When it comes to temperature in music, the most acclaimed works are often cold. Observing just albums from the ‘90s (and the early 2000s I suppose), we see the iciness of Ok Computer and Kid A, which arose from Thom Yorke’s depressive, analytical approach to the world and his art. The sluggishness of Red House Painters’ Down Colorful Hill is the perfect backdrop to the wintry cover image: a bed of despair which the narrator cannot lift himself out of. It’s generally agreed upon that an environment of coldness and despair makes the greatest works of art, especially—and unfortunately—when coupled with heavy drug use. Wayne Coyne seemed to have all these qualities in spades, especially the heavy drug use, though at the close of the decade, he and the rest of The Flaming Lips decided, confoundingly, to address them with one of the warmest albums of the era: 1999’s The Soft Bulletin.

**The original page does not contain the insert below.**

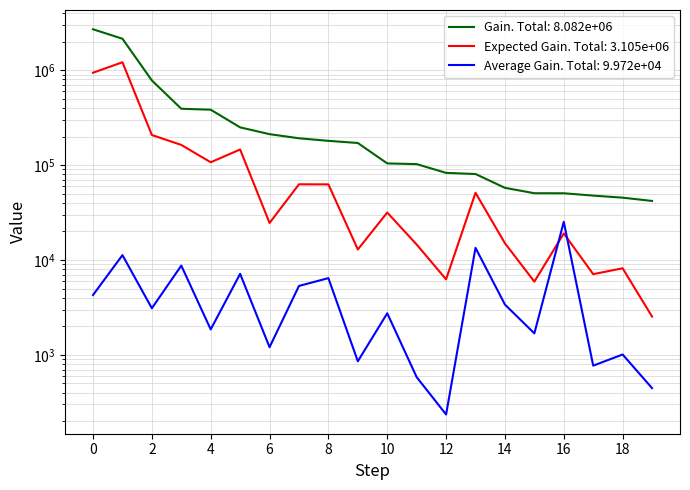

What are all the series names shown in the legend?

Gain, Expected Gain, Average Gain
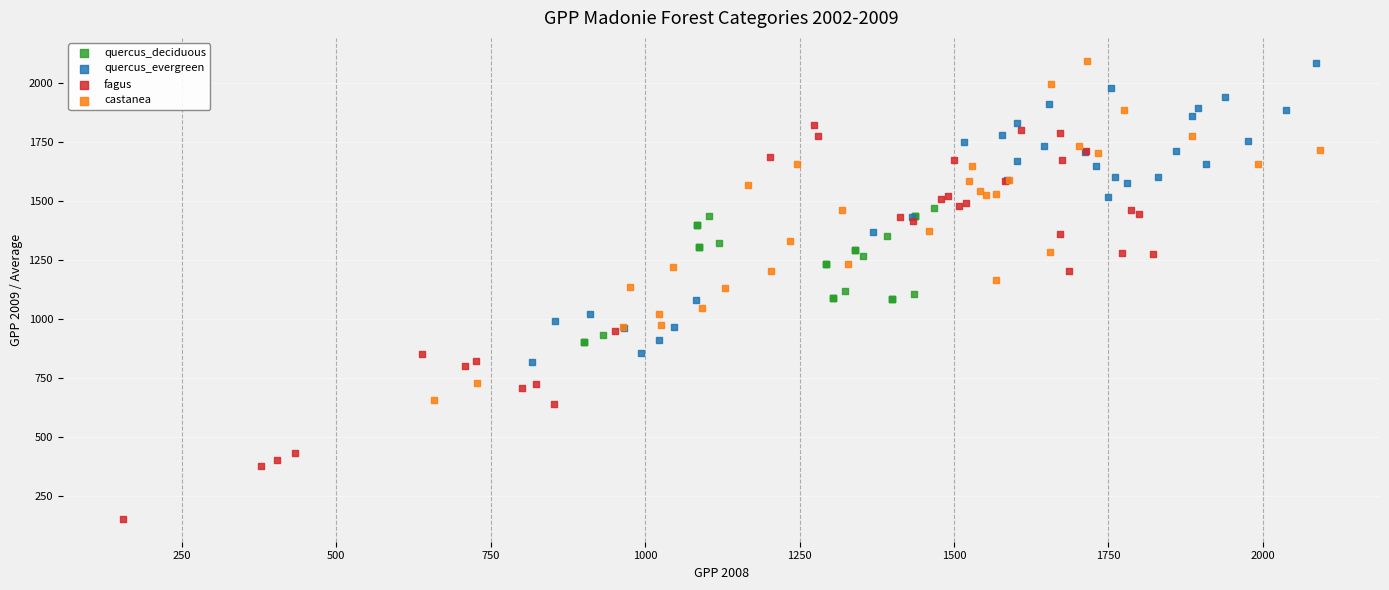

Which series contains the lowest Y value?

fagus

Every instant of The Soft Bulletin is dedicated to drugs, including the title. Wayne Coyne is the “Soft Bulletin,” an emotional man who pictures himself a bulletin board, plucked full of holes by heroin needles instead of thumbtacks. What flows from those heroin injection points is not frustration, as in the case of Kurt Cobain, nor destruction, as in the case of Royal Trux, but beauty, a youthful joy that seeps out of every pore of every song. Perhaps my association of warmth and The Soft Bulletin mostly reflects the time of my personal discovery of The Soft Bulletin, but the association can be heard throughout the album, from the lush opening string-synth wail of Race for the Prize all the way up to the ending track, where the chirps of crickets dance around a soulful piano and synthesizer section. But the beauty is a mirage, a haze that covers up the same cold core found in those aforementioned albums. Following innovative, Pet Sounds-esque orchestral pop songs about spoonfuls and spider bites the fog nearly dissipates as Coyne seems to discover for the first time that addiction can have monumental consequences. The lyrics begin to sound worried as Coyne’s pathos reveals itself as the album nearly comes down from its high. The conclusion is nondescript, perhaps the return of the high or the embrace of it with a newfound fear. The themes and emotions of the album are abstracted as Coyne struggles to communicate the complexity of his thoughts through his filter of blissful ignorance.  

The only constants in The Soft Bulletin are drugs and beauty, answering the pain thought to be inherent with heavy drug use with a colorful, psychedelic smile. A uniquely confused embrace of a destructive lifestyle with childlike wonder? Maybe. A sunny, gorgeous, progressive, and symphonic pop album which, for me, always signals the beginning of summer? Absolutely.